UTOPIA  follows a completely different philosophy. Denser leather, premium materials, a stronger sense of structure, a more substantial feel, and a deeper focus on construction, form, and durability. This project is about character, product architecture, and the feeling of true leather craftsmanship.

I have big plans.

I want to open physical showrooms around the world. I want to build something much bigger around all of this. Not just a store, and not just another accessories brand.

I have an idea that is still not fully finished. It continues evolving together with me.

But the core idea is very simple: I want people to receive more than just a product.

I want them to feel like they are becoming part of something bigger. I want there to be shared values, a philosophy, people with a similar mindset, and the feeling that you are part of something real.

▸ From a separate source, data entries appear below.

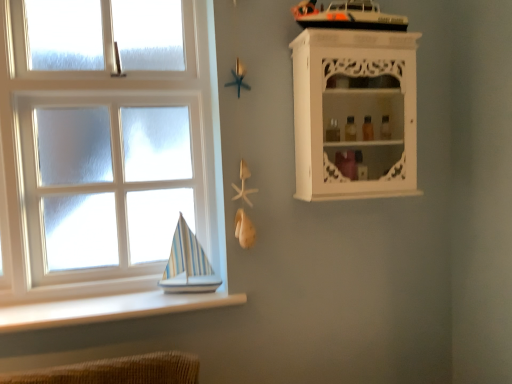
The height and width of the screenshot is (384, 512). Identify the location of white smooth ledge at lower left. (108, 308).

Between white wooden window at lower left and white carved wood cabinet at upper right, which one has less height?

white carved wood cabinet at upper right is shorter.

From the image's perspective, which object appears higher, white wooden window at lower left or white carved wood cabinet at upper right?

white carved wood cabinet at upper right appears higher in the image.

Considering the sizes of objects white wooden window at lower left and white carved wood cabinet at upper right in the image provided, who is bigger, white wooden window at lower left or white carved wood cabinet at upper right?

Bigger between the two is white wooden window at lower left.

From a real-world perspective, is white smooth ledge at lower left below white wooden window at lower left?

Correct, in the physical world, white smooth ledge at lower left is lower than white wooden window at lower left.

Considering the sizes of white smooth ledge at lower left and white wooden window at lower left in the image, is white smooth ledge at lower left taller or shorter than white wooden window at lower left?

In the image, white smooth ledge at lower left appears to be shorter than white wooden window at lower left.

In order to click on window located above the white smooth ledge at lower left (from a real-world perspective) in this screenshot , I will do `click(102, 185)`.

Does white smooth ledge at lower left have a lesser width compared to white wooden window at lower left?

In fact, white smooth ledge at lower left might be wider than white wooden window at lower left.

The height and width of the screenshot is (384, 512). Find the location of `ledge below the white carved wood cabinet at upper right (from a real-world perspective)`. ledge below the white carved wood cabinet at upper right (from a real-world perspective) is located at coordinates (108, 308).

Is white carved wood cabinet at upper right in front of or behind white smooth ledge at lower left in the image?

In the image, white carved wood cabinet at upper right appears behind white smooth ledge at lower left.

Is white smooth ledge at lower left inside white carved wood cabinet at upper right?

No, white smooth ledge at lower left is not a part of white carved wood cabinet at upper right.

Considering the positions of objects white carved wood cabinet at upper right and white smooth ledge at lower left in the image provided, who is more to the right, white carved wood cabinet at upper right or white smooth ledge at lower left?

white carved wood cabinet at upper right is more to the right.

Is white wooden window at lower left spatially inside white smooth ledge at lower left, or outside of it?

white wooden window at lower left exists outside the volume of white smooth ledge at lower left.

Does white wooden window at lower left have a greater height compared to white smooth ledge at lower left?

Correct, white wooden window at lower left is much taller as white smooth ledge at lower left.

Could you tell me if white wooden window at lower left is turned towards white smooth ledge at lower left?

Yes.

Can you tell me how much white wooden window at lower left and white smooth ledge at lower left differ in facing direction?

They differ by 0.598 degrees in their facing directions.

Which object is positioned more to the right, white smooth ledge at lower left or white carved wood cabinet at upper right?

From the viewer's perspective, white carved wood cabinet at upper right appears more on the right side.

From a real-world perspective, is white smooth ledge at lower left below white carved wood cabinet at upper right?

Indeed, from a real-world perspective, white smooth ledge at lower left is positioned beneath white carved wood cabinet at upper right.

Considering the positions of points (16, 328) and (387, 35), is point (16, 328) farther from camera compared to point (387, 35)?

No, it is in front of (387, 35).

From the image's perspective, does white smooth ledge at lower left appear higher than white carved wood cabinet at upper right?

No, from the image's perspective, white smooth ledge at lower left is not on top of white carved wood cabinet at upper right.

From a real-world perspective, is white carved wood cabinet at upper right beneath white wooden window at lower left?

No, from a real-world perspective, white carved wood cabinet at upper right is not under white wooden window at lower left.

You are a GUI agent. You are given a task and a screenshot of the screen. Output one action in this format:
    pyautogui.click(x=<x>, y=<y>)
    Task: Click on the window on the left side of white carved wood cabinet at upper right
    The height and width of the screenshot is (384, 512).
    Given the screenshot: What is the action you would take?
    pyautogui.click(x=102, y=185)

Considering their positions, is white carved wood cabinet at upper right located in front of or behind white wooden window at lower left?

In the image, white carved wood cabinet at upper right appears in front of white wooden window at lower left.

Considering the relative sizes of white carved wood cabinet at upper right and white wooden window at lower left in the image provided, is white carved wood cabinet at upper right thinner than white wooden window at lower left?

Incorrect, the width of white carved wood cabinet at upper right is not less than that of white wooden window at lower left.

Locate an element on the screen. The image size is (512, 384). shelf above the white wooden window at lower left (from the image's perspective) is located at coordinates (355, 112).

Where is `ledge below the white wooden window at lower left (from a real-world perspective)`? The image size is (512, 384). ledge below the white wooden window at lower left (from a real-world perspective) is located at coordinates (108, 308).

Looking at the image, which one is located further to white smooth ledge at lower left, white wooden window at lower left or white carved wood cabinet at upper right?

Based on the image, white carved wood cabinet at upper right appears to be further to white smooth ledge at lower left.

When comparing their distances from white carved wood cabinet at upper right, does white wooden window at lower left or white smooth ledge at lower left seem closer?

The object closer to white carved wood cabinet at upper right is white wooden window at lower left.

Considering their positions, is white carved wood cabinet at upper right positioned closer to white smooth ledge at lower left than white wooden window at lower left?

white wooden window at lower left is positioned closer to the anchor white smooth ledge at lower left.

Considering their positions, is white carved wood cabinet at upper right positioned closer to white wooden window at lower left than white smooth ledge at lower left?

Based on the image, white smooth ledge at lower left appears to be nearer to white wooden window at lower left.

Considering their positions, is white smooth ledge at lower left positioned further to white wooden window at lower left than white carved wood cabinet at upper right?

white carved wood cabinet at upper right lies further to white wooden window at lower left than the other object.

Based on their spatial positions, is white smooth ledge at lower left or white wooden window at lower left closer to white carved wood cabinet at upper right?

Based on the image, white wooden window at lower left appears to be nearer to white carved wood cabinet at upper right.

Where is `ledge between white wooden window at lower left and white carved wood cabinet at upper right`? ledge between white wooden window at lower left and white carved wood cabinet at upper right is located at coordinates (108, 308).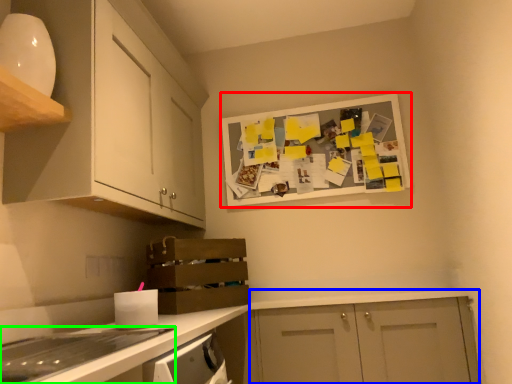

And what matters most to me is this: when this idea is finally complete, every single customer will become part of it. Even those who supported me at the very beginning, when everything was only starting.

Because I genuinely value every person who has ever chosen my work.

If you are interested in learning more about the materials, leather types, and the approach behind product construction and long-term care, you can also explore the LEATHER TYPES & LEATHER PROCESSING and LEATHER CARE GUIDE articles.

This story is still not finished.

Honestly, I do not think this is the kind of text that gets written once for an entire lifetime. Over time, it will continue changing together with me, together with the projects, mistakes, victories, and new experiences.

But when I look back, I know one thing for certain.

Everything started with small scraps of leather, childhood curiosity, and the simple desire to create something with my own hands.

What comes next, life is still writing that story itself.

And maybe one day, you will become part of it.